Non-blocking read with popen subprocess

Fri Jul 31 18:27:19 EDT 2009

On Jul 30, 7:30 pm, Jonathan Gardner <jgard... at jonathangardner.net>
wrote:
> On Jul 30, 5:24 pm, Dhanesh <dhanesh... at gmail.com> wrote:
>
>
>
> > how can I we have a non blocking read ?
>
> Seehttp://docs.python.org/library/popen2.html#flow-control-issues
>
> Note well: In the non-blocking world, you have to use select() or poll
> () to get your job done.

I solved a problem just yesterday regarding select on a Popen.stdout
file descriptor that was created with a 100Mb buffer.  I'd love it if
anybody could critique my solution and my understanding of my
findings.

In my case, select would return with my Popen object ready for read,
I'd go off and try to read and then my read would block.  After a few
strace's I found that Popen.stdout.read(), which I am assuming is the
same as the read builtin, would make multiple read system calls, in
many cases blocking until it returned my default buffer size.

Sure enough, it's in the docs: http://docs.python.org/library/stdtypes.html?highlight=fread
"""
Note that this method may call the underlying C function fread() more
than once in an effort to acquire as close to size bytes as possible.
Also note that when in non-blocking mode, less data than was requested
may be returned, even if no size parameter was given.
"""

I couldn't find a way to tell subprocess to return my stdout fd in non-
blocking mode, but then I thought about it not being a problem with
the fd and how it was opened as much as a problem with the read
call.

  A non-blocking fd will have a read call throw EWOULDBLOCK when asked
for more bytes than is in buffer, a blocking fd would have read just
return fewer bytes  ...do I have this this right?

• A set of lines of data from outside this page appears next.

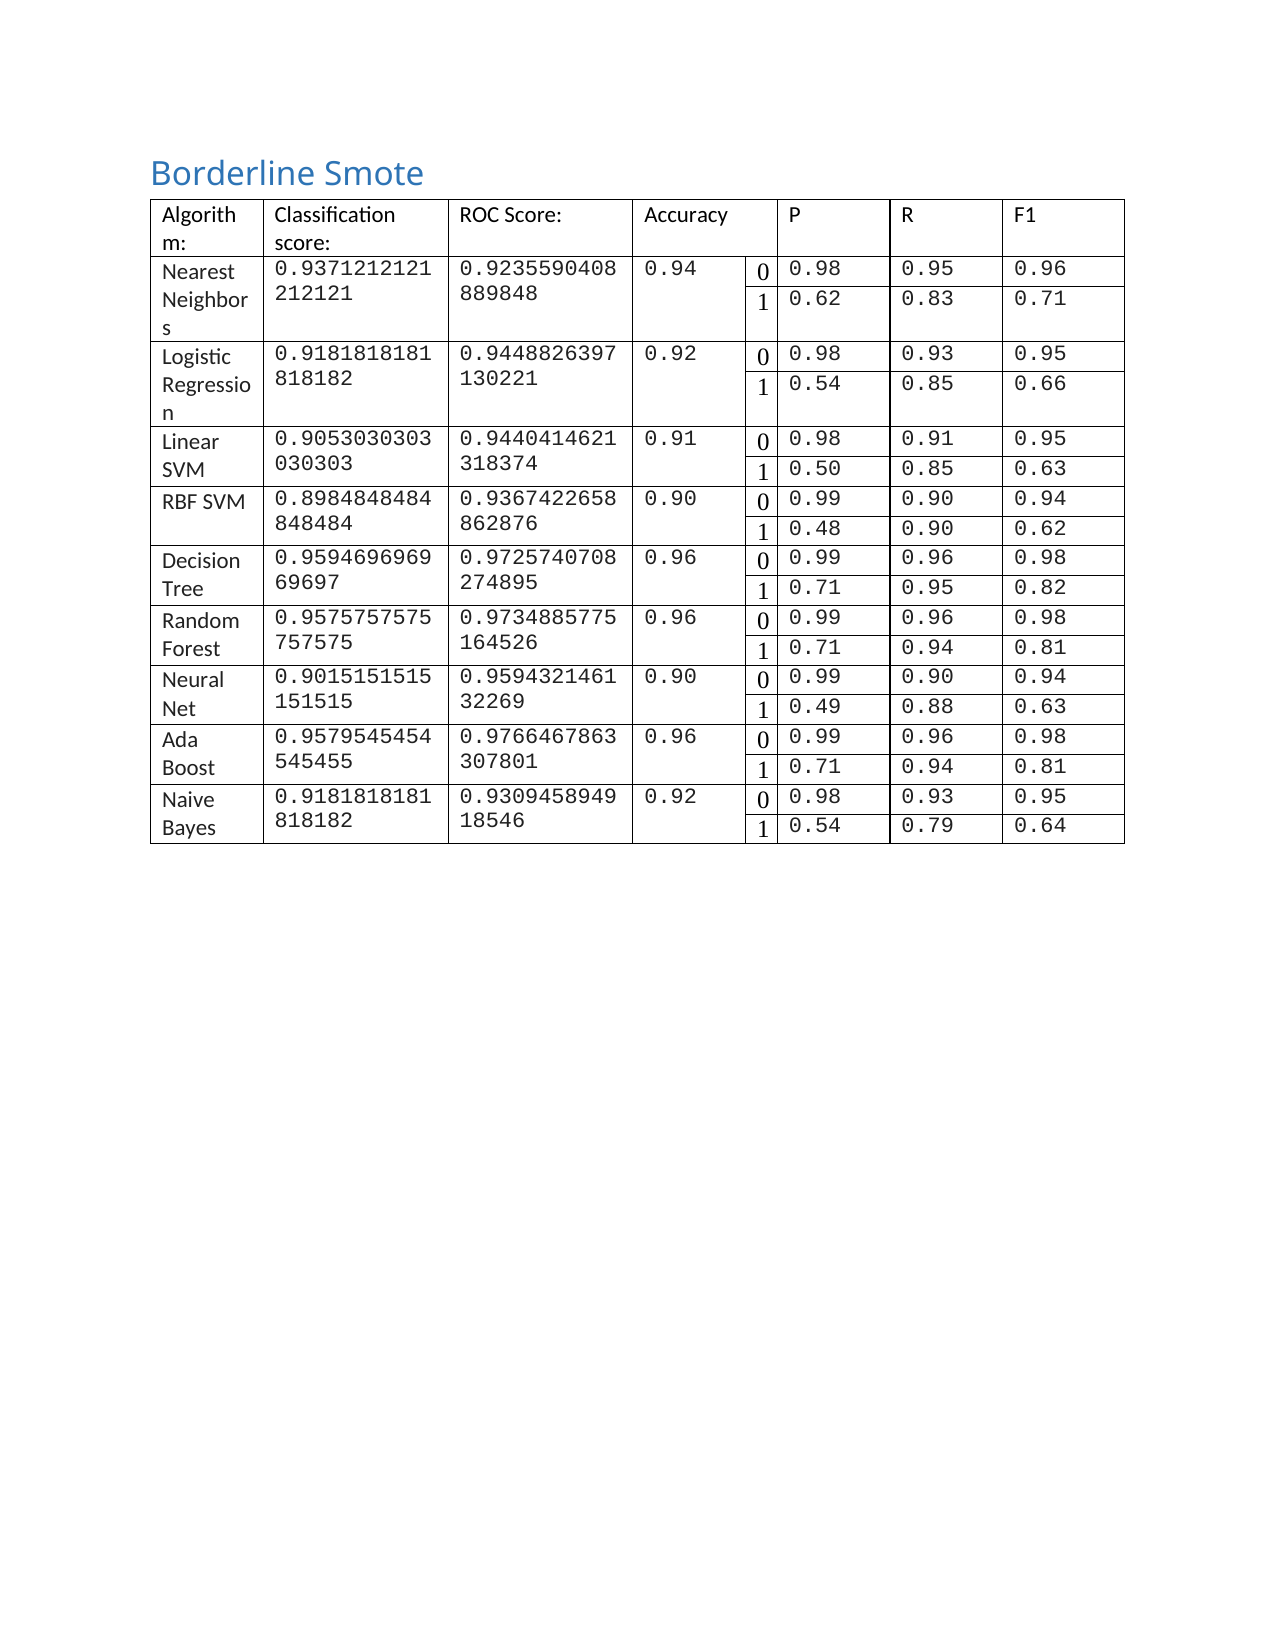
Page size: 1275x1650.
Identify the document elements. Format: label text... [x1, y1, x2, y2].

table_cell 0.9725740708274895 [449, 546, 632, 605]
table_header R [891, 200, 1002, 256]
table_cell Linear SVM [151, 427, 263, 486]
table_cell Decision Tree [151, 546, 263, 605]
table_cell 0.88 [891, 695, 1002, 724]
table_cell Ada Boost [151, 725, 263, 784]
table_cell 0.92 [633, 342, 745, 426]
table_cell 0.95 [891, 576, 1002, 605]
table_cell 0.9367422658862876 [449, 487, 632, 545]
table_cell 0.66 [1003, 372, 1124, 426]
table_cell 0.91 [891, 427, 1002, 456]
table_cell 0.94 [1003, 487, 1124, 516]
table_cell 0.95 [1003, 785, 1124, 813]
table_cell 1 [746, 457, 777, 486]
table_cell 0.90 [891, 517, 1002, 545]
table_header Algorithm: [151, 200, 263, 256]
table_cell 0.81 [1003, 636, 1124, 664]
table_cell 0.50 [778, 457, 889, 486]
table_cell 0.99 [778, 725, 889, 754]
subtitle Borderline Smote [150, 150, 1125, 195]
table_header P [778, 200, 889, 256]
table_cell 0.9181818181818182 [264, 785, 448, 843]
table_cell 0.79 [891, 815, 1002, 843]
table_cell 0.98 [1003, 606, 1124, 635]
table_cell 0.85 [891, 457, 1002, 486]
table_cell 0.9579545454545455 [264, 725, 448, 784]
table_cell 0.63 [1003, 695, 1124, 724]
table_cell 0.99 [778, 606, 889, 635]
table_cell 0.8984848484848484 [264, 487, 448, 545]
table_cell 1 [746, 372, 777, 426]
table_cell 0.98 [778, 427, 889, 456]
table_cell 0.81 [1003, 755, 1124, 784]
table_cell 0 [746, 785, 777, 813]
table_cell 0.92 [633, 785, 745, 843]
table_cell 0.9015151515151515 [264, 666, 448, 724]
table_cell 0 [746, 666, 777, 694]
table_cell 0.85 [891, 372, 1002, 426]
table_cell 0 [746, 725, 777, 754]
table_header Accuracy [633, 200, 777, 256]
table_cell 0.62 [778, 287, 889, 341]
table_cell 0 [746, 487, 777, 516]
table_cell 0.9734885775164526 [449, 606, 632, 664]
table_cell Nearest Neighbors [151, 257, 162, 341]
table_cell 0.71 [778, 755, 889, 784]
table_cell 1 [746, 287, 777, 341]
table_header F1 [1003, 200, 1124, 256]
table_cell 0.96 [633, 546, 745, 605]
table_cell 0.99 [778, 487, 889, 516]
table_cell 0.99 [778, 666, 889, 694]
table_cell 1 [746, 576, 777, 605]
table_cell Neural Net [151, 666, 263, 724]
table_cell 0.9448826397130221 [449, 342, 632, 426]
table_cell 0.54 [778, 815, 889, 843]
table_cell Logistic Regression [174, 342, 263, 426]
table_cell 0.98 [778, 785, 889, 813]
table_cell 0.90 [891, 487, 1002, 516]
table_cell 0.959469696969697 [264, 546, 448, 605]
table_cell 0.95 [1003, 342, 1124, 371]
table_cell 0.9371212121212121 [264, 257, 448, 341]
table_cell 0.98 [1003, 546, 1124, 575]
table_cell 0.930945894918546 [449, 785, 632, 843]
table_cell 0.71 [778, 576, 889, 605]
table_cell 0.96 [891, 606, 1002, 635]
table_cell 0.9053030303030303 [264, 427, 448, 486]
table_cell Nearest Neighbors [171, 257, 263, 341]
table_cell 0.71 [1003, 287, 1124, 341]
table_cell 0.93 [891, 785, 1002, 813]
table_cell 1 [746, 517, 777, 545]
table_cell 0.83 [891, 287, 1002, 341]
table_cell 0.94 [633, 257, 745, 341]
table_cell 0 [746, 257, 777, 286]
table_cell 0.95 [891, 257, 1002, 286]
table_cell 0.96 [633, 606, 745, 664]
table_cell RBF SVM [151, 487, 263, 545]
table_cell 0.95 [1003, 427, 1124, 456]
table_cell 0.90 [633, 487, 745, 545]
table_cell 0.98 [778, 342, 889, 371]
table_cell 0.9181818181818182 [264, 342, 448, 426]
table_cell 0.96 [633, 725, 745, 784]
table_cell 0.63 [1003, 457, 1124, 486]
table_cell 0.9235590408889848 [449, 257, 632, 341]
table_cell 0.62 [1003, 517, 1124, 545]
table_cell 0.9440414621318374 [449, 427, 632, 486]
table_cell 0.94 [891, 636, 1002, 664]
table_cell 0 [746, 342, 777, 371]
table_cell 0.90 [633, 666, 745, 724]
table_cell 0.96 [891, 725, 1002, 754]
table_cell 0 [746, 427, 777, 456]
table_cell Logistic Regression [151, 342, 162, 426]
table_cell 0.94 [1003, 666, 1124, 694]
table_header Classification score: [264, 200, 448, 256]
table_cell 0.94 [891, 755, 1002, 784]
table_cell 1 [746, 755, 777, 784]
table_cell 0.98 [1003, 725, 1124, 754]
table_cell 0.959432146132269 [449, 666, 632, 724]
table_cell 0.91 [633, 427, 745, 486]
table_cell 0.96 [891, 546, 1002, 575]
table_cell 0.9575757575757575 [264, 606, 448, 664]
table_cell 0 [746, 546, 777, 575]
table_cell Random Forest [151, 606, 263, 664]
table_cell 1 [746, 695, 777, 724]
table_cell 0.54 [778, 372, 889, 426]
table_cell 0.9766467863307801 [449, 725, 632, 784]
table_cell 1 [746, 815, 777, 843]
table_cell 0.96 [1003, 257, 1124, 286]
table_cell 0.71 [778, 636, 889, 664]
table_cell 1 [746, 636, 777, 664]
table_cell 0.48 [778, 517, 889, 545]
table_cell 0.98 [778, 257, 889, 286]
table_cell 0 [746, 606, 777, 635]
table_header ROC Score: [449, 200, 632, 256]
table_cell 0.49 [778, 695, 889, 724]
table_cell 0.99 [778, 546, 889, 575]
table_cell 0.64 [1003, 815, 1124, 843]
table_cell Naive Bayes [151, 785, 263, 843]
table_cell 0.90 [891, 666, 1002, 694]
table_cell 0.93 [891, 342, 1002, 371]
table_cell 0.82 [1003, 576, 1124, 605]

I can handle assembling the data fine, I just don't want to block.

I wrote a little test program to spit out random stdout to test a
Popen object's stdout in os.read.  The len() of the result of os.read
was all over the place depending on how quickly i re-ran read() on the
fd.  There were slight delays from time to time, but I attributed that
to the interpreter being context switched in, ssh delays ...or the
weather...in general the return was pretty fast.

I switched my program to use os.read and now it's snappy and spends
most of it's time blocking on select exactly where I want it to.

(this is on linux btw, I guess os.read is different everywhere)

> You may want to look at "communicate" (http://docs.python.org/library/subprocess.html#popen-objects) which may be what you need.